[BEGIN]
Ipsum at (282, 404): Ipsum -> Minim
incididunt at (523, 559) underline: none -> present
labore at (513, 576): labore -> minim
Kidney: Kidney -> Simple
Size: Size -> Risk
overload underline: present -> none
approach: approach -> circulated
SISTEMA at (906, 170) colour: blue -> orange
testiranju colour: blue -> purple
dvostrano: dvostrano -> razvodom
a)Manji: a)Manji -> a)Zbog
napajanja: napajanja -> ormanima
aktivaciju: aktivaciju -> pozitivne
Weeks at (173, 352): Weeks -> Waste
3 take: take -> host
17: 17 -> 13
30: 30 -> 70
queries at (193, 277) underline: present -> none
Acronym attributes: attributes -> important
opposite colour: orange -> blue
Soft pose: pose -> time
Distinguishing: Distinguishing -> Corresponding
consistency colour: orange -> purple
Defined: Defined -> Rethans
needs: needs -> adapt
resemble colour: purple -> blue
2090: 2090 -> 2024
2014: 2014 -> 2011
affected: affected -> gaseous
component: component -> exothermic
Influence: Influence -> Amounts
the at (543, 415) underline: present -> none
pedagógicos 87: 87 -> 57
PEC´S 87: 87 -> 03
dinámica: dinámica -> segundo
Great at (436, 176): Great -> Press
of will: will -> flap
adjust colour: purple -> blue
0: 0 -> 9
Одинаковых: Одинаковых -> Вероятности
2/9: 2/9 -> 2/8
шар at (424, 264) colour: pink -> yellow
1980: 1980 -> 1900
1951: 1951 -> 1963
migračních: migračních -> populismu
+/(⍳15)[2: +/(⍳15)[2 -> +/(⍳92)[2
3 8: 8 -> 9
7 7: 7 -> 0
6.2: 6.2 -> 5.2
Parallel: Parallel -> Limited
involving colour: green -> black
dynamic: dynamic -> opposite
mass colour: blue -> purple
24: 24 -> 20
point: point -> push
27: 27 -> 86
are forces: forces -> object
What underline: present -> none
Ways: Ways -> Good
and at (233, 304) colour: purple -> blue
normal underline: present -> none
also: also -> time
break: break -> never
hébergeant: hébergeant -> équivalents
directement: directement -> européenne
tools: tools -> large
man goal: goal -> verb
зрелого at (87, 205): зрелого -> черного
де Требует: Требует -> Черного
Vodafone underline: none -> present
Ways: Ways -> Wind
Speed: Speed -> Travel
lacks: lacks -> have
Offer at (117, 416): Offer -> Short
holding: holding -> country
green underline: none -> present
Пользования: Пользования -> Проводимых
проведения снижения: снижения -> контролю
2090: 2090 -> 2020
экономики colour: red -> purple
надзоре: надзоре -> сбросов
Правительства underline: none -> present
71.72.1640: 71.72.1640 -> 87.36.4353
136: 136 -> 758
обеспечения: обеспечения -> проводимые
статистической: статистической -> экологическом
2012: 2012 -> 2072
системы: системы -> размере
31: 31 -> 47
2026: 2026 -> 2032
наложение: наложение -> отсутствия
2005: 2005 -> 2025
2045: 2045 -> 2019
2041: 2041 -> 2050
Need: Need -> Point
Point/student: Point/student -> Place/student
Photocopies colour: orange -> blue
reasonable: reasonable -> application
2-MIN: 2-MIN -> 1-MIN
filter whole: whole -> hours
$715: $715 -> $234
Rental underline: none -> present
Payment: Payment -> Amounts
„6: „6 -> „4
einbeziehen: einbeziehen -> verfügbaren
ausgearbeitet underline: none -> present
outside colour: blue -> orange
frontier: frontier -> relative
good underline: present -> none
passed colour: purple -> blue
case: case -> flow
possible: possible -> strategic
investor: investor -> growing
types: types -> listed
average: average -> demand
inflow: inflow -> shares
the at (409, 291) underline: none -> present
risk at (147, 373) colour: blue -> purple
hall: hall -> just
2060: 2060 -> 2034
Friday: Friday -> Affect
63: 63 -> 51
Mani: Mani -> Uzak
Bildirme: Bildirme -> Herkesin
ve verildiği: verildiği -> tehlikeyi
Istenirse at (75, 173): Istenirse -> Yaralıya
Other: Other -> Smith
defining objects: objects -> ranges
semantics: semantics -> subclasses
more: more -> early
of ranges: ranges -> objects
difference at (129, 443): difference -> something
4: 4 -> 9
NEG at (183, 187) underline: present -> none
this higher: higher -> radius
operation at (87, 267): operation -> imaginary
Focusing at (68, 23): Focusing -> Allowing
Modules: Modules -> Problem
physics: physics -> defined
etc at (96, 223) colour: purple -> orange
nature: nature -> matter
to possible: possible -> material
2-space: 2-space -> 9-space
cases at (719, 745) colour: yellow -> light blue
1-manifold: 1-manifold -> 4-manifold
[END]
▶ _PROBLEM DESCRIPTION_
State only how many lines of the listing above contain the word "blue".

▶ _TASK ANSWER_
12